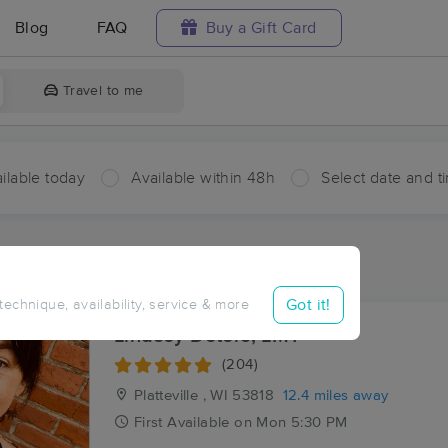
Blog
FAQ
Buy a Gift Card
Travel to me
ilable today
Available within 48h
Select date and t
aces Near Me in Benton
esults in Benton, WI
Got it!
 technique, availability, service & more
Lindsey Deters, LMT
(204)
Platteville , WI
53818
12.4 miles away
First
Available
on
Mon 5:30 PM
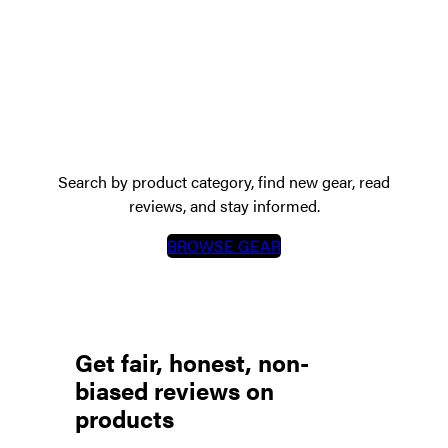
The GearScout Directory
showcases cutting-edge tactical,
technical & adventure gear
Search by product category, find new gear, read
reviews, and stay informed.
BROWSE GEAR
Get fair, honest, non-
biased reviews on
products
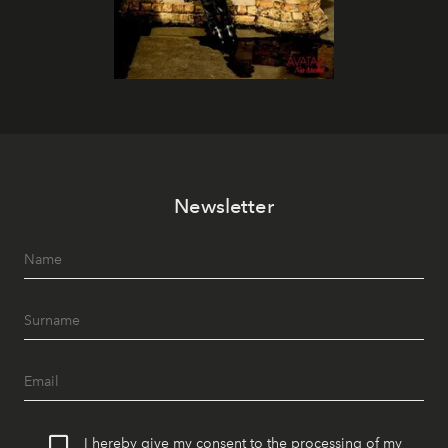
Newsletter
I hereby give my consent to the processing of my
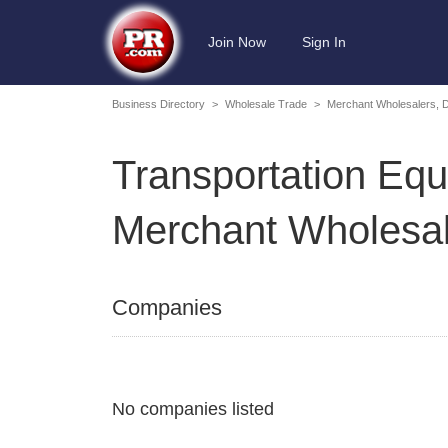
Join Now
Sign In
Business Directory
>
Wholesale Trade
>
Merchant Wholesalers, 
Transportation Equ
Merchant Wholesal
Companies
No companies listed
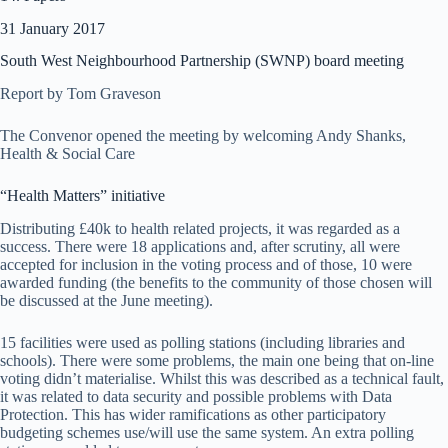
31 January 2017
South West Neighbourhood Partnership (SWNP) board meeting
Report by Tom Graveson
The Convenor opened the meeting by welcoming Andy Shanks,
Health & Social Care
“Health Matters” initiative
Distributing £40k to health related projects, it was regarded as a
success. There were 18 applications and, after scrutiny, all were
accepted for inclusion in the voting process and of those, 10 were
awarded funding (the benefits to the community of those chosen will
be discussed at the June meeting).
15 facilities were used as polling stations (including libraries and
schools). There were some problems, the main one being that on-line
voting didn’t materialise. Whilst this was described as a technical fault,
it was related to data security and possible problems with Data
Protection. This has wider ramifications as other participatory
budgeting schemes use/will use the same system. An extra polling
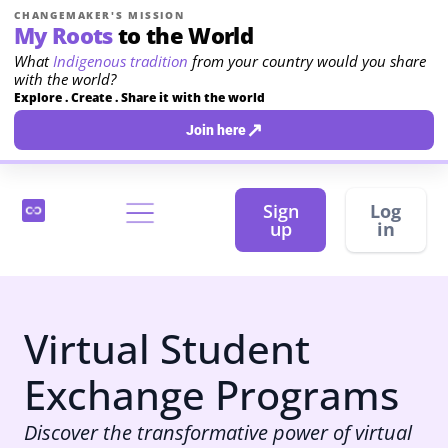
CHANGEMAKER'S MISSION
My Roots
to the World
What
Indigenous tradition
from your country would you share
with the world?
Explore . Create . Share it with the world
↗
Join here
Sign
Log
up
in
Virtual Student
Exchange Programs
Discover the transformative power of virtual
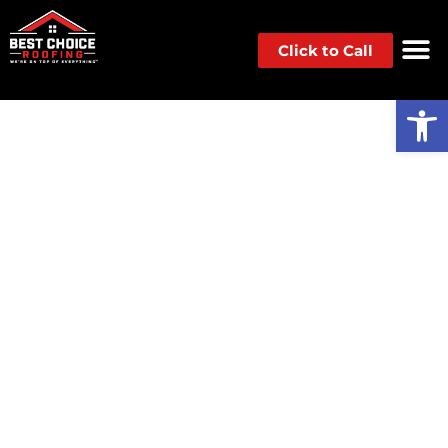
Click to Call
Op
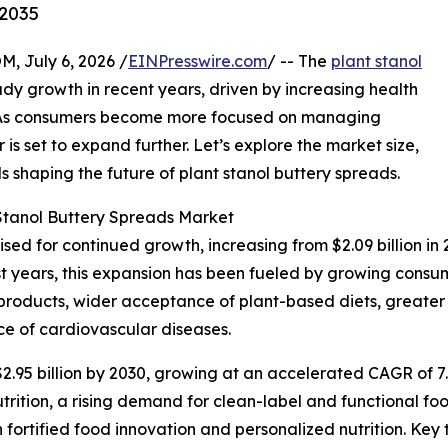
-2035
July 6, 2026 /
EINPresswire.com
/ -- The
plant stanol
dy growth in recent years, driven by increasing health
. As consumers become more focused on managing
 is set to expand further. Let’s explore the market size,
s shaping the future of plant stanol buttery spreads.
 Stanol Buttery Spreads Market
ised for continued growth, increasing from $2.09 billion in 
t years, this expansion has been fueled by growing consu
 products, wider acceptance of plant-based diets, greater 
ce of cardiovascular diseases.
2.95 billion by 2030, growing at an accelerated CAGR of 7
trition, a rising demand for clean-label and functional f
fortified food innovation and personalized nutrition. Key 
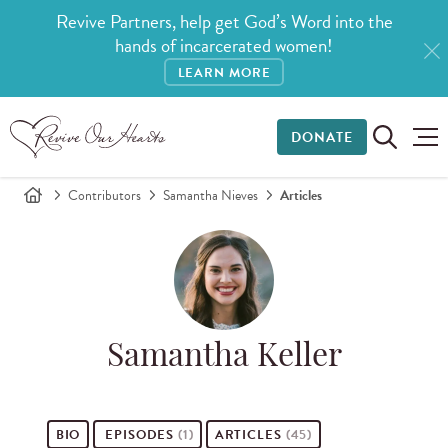
Revive Partners, help get God’s Word into the
hands of incarcerated women!
LEARN MORE
DONATE
Contributors
Samantha Nieves
Articles
Samantha Keller
BIO
EPISODES
(1)
ARTICLES
(45)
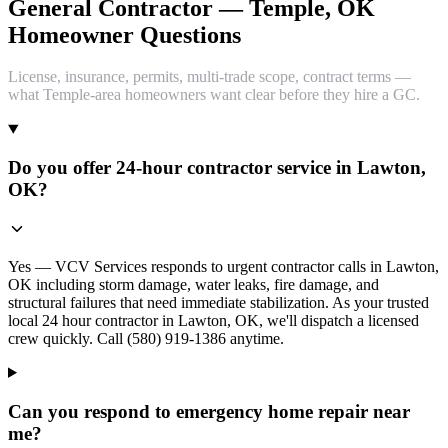
General Contractor — Temple, OK
Homeowner Questions
License, insurance, permits, multi-trade scope, contract terms —
what Temple-area homeowners want clear before they hire a GC.
Do you offer 24-hour contractor service in Lawton,
OK?
Yes — VCV Services responds to urgent contractor calls in Lawton,
OK including storm damage, water leaks, fire damage, and
structural failures that need immediate stabilization. As your trusted
local 24 hour contractor in Lawton, OK, we'll dispatch a licensed
crew quickly. Call (580) 919-1386 anytime.
Can you respond to emergency home repair near
me?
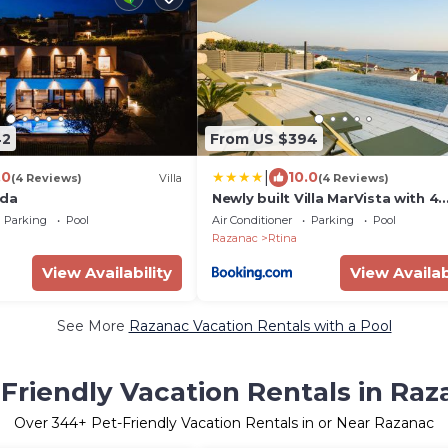
42
From US $394
|
.0
10.0
(4 Reviews)
Villa
(4 Reviews)
vda
Newly built Villa MarVista with 4
bedrooms,infinity pool & stunni
Parking
Pool
Air Conditioner
Parking
Pool
and mountain views
Razanac
Rtina
View Availability
View Availab
See More
Razanac Vacation Rentals with a Pool
Friendly Vacation Rentals in Ra
Over
344
+ Pet-Friendly Vacation Rentals in or Near Razanac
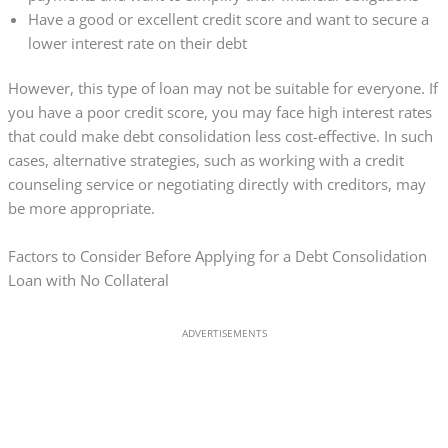
Have a good or excellent credit score and want to secure a
lower interest rate on their debt
However, this type of loan may not be suitable for everyone. If
you have a poor credit score, you may face high interest rates
that could make debt consolidation less cost-effective. In such
cases, alternative strategies, such as working with a credit
counseling service or negotiating directly with creditors, may
be more appropriate.
Factors to Consider Before Applying for a Debt Consolidation
Loan with No Collateral
ADVERTISEMENTS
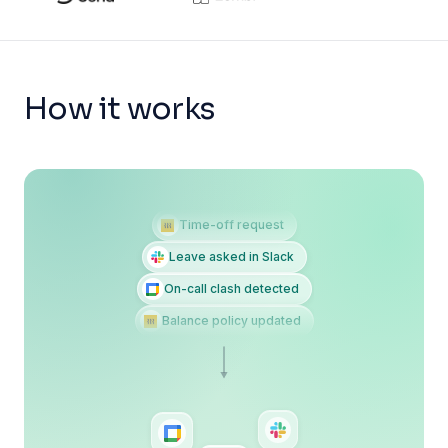
How it works
Time-off request
Leave asked in Slack
On-call clash detected
Balance policy updated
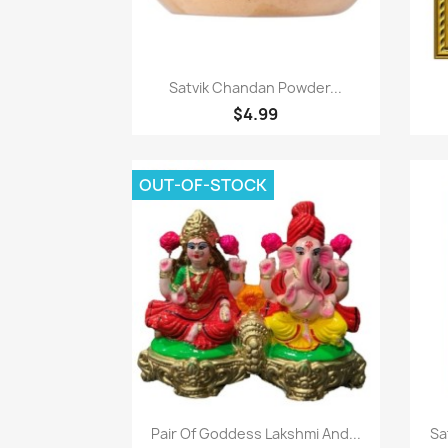
Quick view

Satvik Chandan Powder...
$4.99
OUT-OF-STOCK
Quick view

Pair Of Goddess Lakshmi And...
Sa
☆ ☆ ☆ ☆ ☆ ☆ ☆
WORK ORDER:
Please extract every line of the data above that contains the word "want", treating uppercase and lowercase as different.

SOLUTION TO THE PROBLEM:
what Temple-area homeowners want clear before they hire a GC.
Have a good or excellent credit score and want to secure a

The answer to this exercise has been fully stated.